Eine noch größere Hilfe ist die schützende Hand des sächsischen Innenministeriums. Hatte der Verfassungsschutz schon seit Jahren behauptet, beim FN handle es sich lediglich um eine »Internetplattform«, setzte Innenminister Markus Ulbig (CDU) Ende November noch einen drauf: Einen Verbotsantrag der Fraktion »Die Linke« gegen das FN lehnte er ab – mit der Begründung, es handle sich keineswegs um eine »Organisation«, sondern ein »technisches Medium« – ähnlich einem »Telefon«.
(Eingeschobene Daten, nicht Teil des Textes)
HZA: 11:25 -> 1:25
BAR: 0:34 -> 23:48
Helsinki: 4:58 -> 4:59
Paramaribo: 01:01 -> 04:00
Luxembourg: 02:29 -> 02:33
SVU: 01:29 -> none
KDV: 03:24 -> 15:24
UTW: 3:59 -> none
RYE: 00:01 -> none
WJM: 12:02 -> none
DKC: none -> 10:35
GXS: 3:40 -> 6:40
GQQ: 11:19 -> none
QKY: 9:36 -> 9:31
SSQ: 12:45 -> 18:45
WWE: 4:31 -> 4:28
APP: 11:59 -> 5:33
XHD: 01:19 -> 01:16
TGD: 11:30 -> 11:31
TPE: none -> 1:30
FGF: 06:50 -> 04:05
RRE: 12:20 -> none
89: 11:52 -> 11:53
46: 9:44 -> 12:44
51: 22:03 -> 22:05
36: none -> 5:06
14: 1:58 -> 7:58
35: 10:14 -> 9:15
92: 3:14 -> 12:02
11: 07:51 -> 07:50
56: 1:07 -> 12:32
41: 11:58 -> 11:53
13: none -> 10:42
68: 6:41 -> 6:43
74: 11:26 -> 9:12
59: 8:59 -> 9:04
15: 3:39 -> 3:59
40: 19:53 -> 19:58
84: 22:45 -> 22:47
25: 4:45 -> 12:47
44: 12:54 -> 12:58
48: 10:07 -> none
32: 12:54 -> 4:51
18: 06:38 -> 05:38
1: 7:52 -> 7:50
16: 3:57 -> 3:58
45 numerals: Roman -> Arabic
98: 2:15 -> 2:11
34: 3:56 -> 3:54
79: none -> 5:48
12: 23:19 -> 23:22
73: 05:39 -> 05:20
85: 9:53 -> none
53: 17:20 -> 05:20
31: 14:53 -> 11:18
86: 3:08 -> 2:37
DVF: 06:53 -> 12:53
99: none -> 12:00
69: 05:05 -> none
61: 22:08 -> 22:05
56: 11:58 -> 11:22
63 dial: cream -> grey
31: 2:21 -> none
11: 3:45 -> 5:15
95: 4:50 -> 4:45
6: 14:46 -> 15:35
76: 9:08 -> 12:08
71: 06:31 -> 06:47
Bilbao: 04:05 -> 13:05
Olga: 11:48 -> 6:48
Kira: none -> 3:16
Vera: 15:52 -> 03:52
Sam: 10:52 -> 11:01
Foto oben: Aufmarsch unter dem Motto “Jugend braucht Chancen” mit 350 Teilnehmern und großer Beteiligung des “Freien Netzes” im Leipziger Osten am 12. Januar 2008. Die Demonstration wurde angemeldet durch den FN-Aktivisten Istvan Repaczki, damals Mitglied der “Freien Kräfte Leipzig”, heute bei den “Jungen Nationaldemokraten” aktiv und Mitarbeiter der sächsischen NPD-Landtagsfraktion. Im Bild ein Transparent der “Nationalen Sozialisten Chemnitz” (Aufschrift: “BRD abwickeln, Deutschland befreien”), dem dortigen Ableger des FN. Im Vordergrund zu sehen sind André Kapke (l.) und Tony Gentsch (Freies Netz Süd).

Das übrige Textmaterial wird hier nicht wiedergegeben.